If $H$ is a cyclic group of even order, then $H$ has exactly two elements which square to $1.$
This was used in a answer (Pete Clark's answer) here: Prove that $x^{2} \equiv 1 \pmod{2^k}$ has exactly four incongruent solutions
but I am not sure why this is true. Could someone please provide a proof to fill in some extra details?
Every subgroup of a cyclic group is cyclic.
In particular, the subgroup of elements of order dividing two is cyclic, and this clearly implies that there is at most one element of order two.
In $ℤ/2nℤ$, the equation $2x = 0$ has the solutions $x = 0$ and $x = n$ and no other solutions. Every cyclic group $H$ of even order is isomorphic to $ℤ/2nℤ$ for some $n ∈ ℕ$, and a multiplicative equation $x^2 = 1$ in $H$ then translates to $2x = 0$ in $ℤ/2nℤ$.
If you want to prove this directly in $H$: Let $h ∈ H$ be a generator of $H$ and $n = \frac{|H|}{2}$. Then the order of $h$ is $2n$, so $h^n·h^n = 1$. Next to $1·1 = 1$, this must be the only solution to $x^2 = 1$, because for all other $g ∈ G$, $g·g = h^k·h^k = h^{2k} ≠ 1$ for some $k ∈ \{1,…, n-1\}$, because the order of $h$ is the minimal positive integer $m$ such that $h^m = 1$.
In additive form $\ \Bbb C_{2n}\cong\, \Bbb Z/2n\ $ where $\ x\cdot x = 1\,$ additively is $\ x\!+\!x = 0.\,$ This has solution
$2x\equiv 0\pmod{\! 2n}\!\iff\! 2n\mid 2x\!\iff\! n\mid x\!\iff\! x\equiv 0\pmod n\!\iff\! x\equiv\color{#c00}{0,n}\pmod{\!2n}$
Given an integer $n$, one way to view your question is:
how many congruence classes $\xi$ in $\mathbb Z/2n\mathbb Z$ are such that $2\xi=0$?
Now, if $\xi$ is a congruence class in that quotient, we know that there is an integer $x$ in $\xi$ such that $0\leq x<2n$ and we have $2\xi=0$ in $\mathbb Z/2x\mathbb Z$ iff $2n\mid 2x$ in $\mathbb Z$, which happens exactly when $n\mid x$. Clearly, there are two possible values of $x$ satisfying this condition, namely $0$ and $n$, so the answer to the question as phrased above is two.
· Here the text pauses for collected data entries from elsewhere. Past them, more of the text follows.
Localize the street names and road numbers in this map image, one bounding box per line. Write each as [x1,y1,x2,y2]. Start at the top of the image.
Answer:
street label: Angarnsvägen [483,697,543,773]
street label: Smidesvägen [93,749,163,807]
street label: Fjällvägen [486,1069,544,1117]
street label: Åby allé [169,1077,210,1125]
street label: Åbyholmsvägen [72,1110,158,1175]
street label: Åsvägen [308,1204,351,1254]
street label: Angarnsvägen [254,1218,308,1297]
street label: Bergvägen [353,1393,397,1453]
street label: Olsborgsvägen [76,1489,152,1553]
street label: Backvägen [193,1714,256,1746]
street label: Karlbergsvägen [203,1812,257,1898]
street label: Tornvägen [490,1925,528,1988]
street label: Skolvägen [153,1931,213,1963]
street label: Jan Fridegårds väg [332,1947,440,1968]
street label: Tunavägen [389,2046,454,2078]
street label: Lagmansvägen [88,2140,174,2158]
$H$ cyclic of even order means $H=\langle h\rangle$, with $h^{2n}=1$ (and $2n$ is the minimum such an integer). So the elements of $H$ are of the form $h^i,\;\;i=1,\dots,2n$.
Now the square of an element $h^i$ is thus $h^{2i}$ which is $1$ iff $i=n,2n$. Hence $H$ contains exactly two elements whose square is $1$: they are $1$ and $h^n$.